Leurs descendants sortent d’Egypte ; eux-mêmes demeurent dans le royaume des morts. Mais Jésus souffre pour eux la mort expiatoire ; à ce moment la terre tremble, les tombeaux s’ouvrent ; les corps de plusieurs saints se relèvent (Matthieu 27.52-53). Christ a par la mort ôté l’empire de la mort à celui qui le possédait. Par sa mort, le prince de la mort lui-même a reçu le coup de mort Le royaume des morts tremble à l’entrée de son âme sainte. Jésus en parcourt les demeures en vainqueur et en Prince de la vie. Il fait luire sa lumière dans ces sphères obscures ; un souffle de vie émane de lui, vient ranimer les âmes défaillantes des anciens justes et pénètre leurs os dispersés dans la poussière. Le Fils de Dieu ne peut, l’expiation accomplie, être retenu par la mort ; les antiques portes d’airain qu’aucun homme ne peut briser s’ouvrent devant lui. L’ennemi a perdu sa proie, la nature humaine. C’est pour marquer cette victoire que plusieurs justes des anciens temps ressuscitent avec Christ et l’accompagnent dans son triomphe. Cela n’est pas accordé à tous, mais à plusieurs de ceux qui ont cru en lui avant sa venue. Ne pensez-vous pas qu’Adam et Noé, Abraham et Isaac, Jacob et Joseph ont été de leur nombre ? C’étaient les premiers fruits mûrs des siècles passés ; Christ les a reçus le jour de son triomphe, comme un gage de la récompense magnifique qui lui est réservée, au jour où il ressuscitera et rassemblera autour de lui les fidèles de tous les temps et de toutes les nations.

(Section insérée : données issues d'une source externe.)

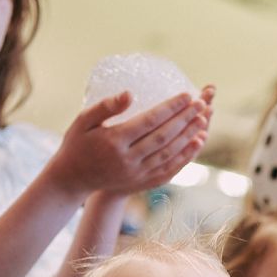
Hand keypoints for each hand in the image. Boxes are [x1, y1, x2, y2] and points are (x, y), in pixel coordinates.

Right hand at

Voilà ce que nous croyons pouvoir lire dans le passage cité de l’évangile de Matthieu. Les ressuscités d’alors sont les prémices de la résurrection. Ils possèdent dès ce moment l’avant-goût de l’héritage promis. Mais ils ne sont pas encore parvenus à la pleine possession de la patrie céleste après laquelle ils soupiraient. C’est ce qui n’aura lieu que lorsque Christ paraîtra, et avec lui cette nouvelle Jérusalem doit il est dit que « Dieu leur prépare une cité, » et qu’il « leur a réservé quelque chose de meilleur, afin qu’ils ne parvinssent pas à la perfection sans nous » (Hébreux 11.16, 39, 40). Ils attendent donc encore la perfection. Mais dans l’intervalle, l’architecte céleste construit, pour eux et pour nous, la cité indestructible où nous devons habiter avec eux et trouver notre vraie patrie. Ils ne doivent pas y entrer sans nous. Il faut d’abord que les croyants de la nouvelle alliance soient rassemblés et préparés, que le nombre total des élus soit rempli ; les premiers doivent attendre les derniers, avec amour et patience. Quand aucun de ceux que le Père a destinés à son Fils ne manquera, quand les habitants de la Jérusalem céleste seront au complet, alors seulement la perfection se réalisera pour tous. Une étoile surpasse en éclat une autre étoile ; l’Eglise du Nouveau Testament, l’Epouse de Christ, brillera d’un éclat plus vif que les justes de l’ancienne alliance, les amis de l’Epoux. Cependant ils appartiennent tous à une seule et même bourgeoisie. Là, les justes de tous les temps se réjouiront en contemplant le Seigneur ; ils le serviront avec pureté, et lui offriront un cantique de louange digne de sa miséricorde et de sa fidélité.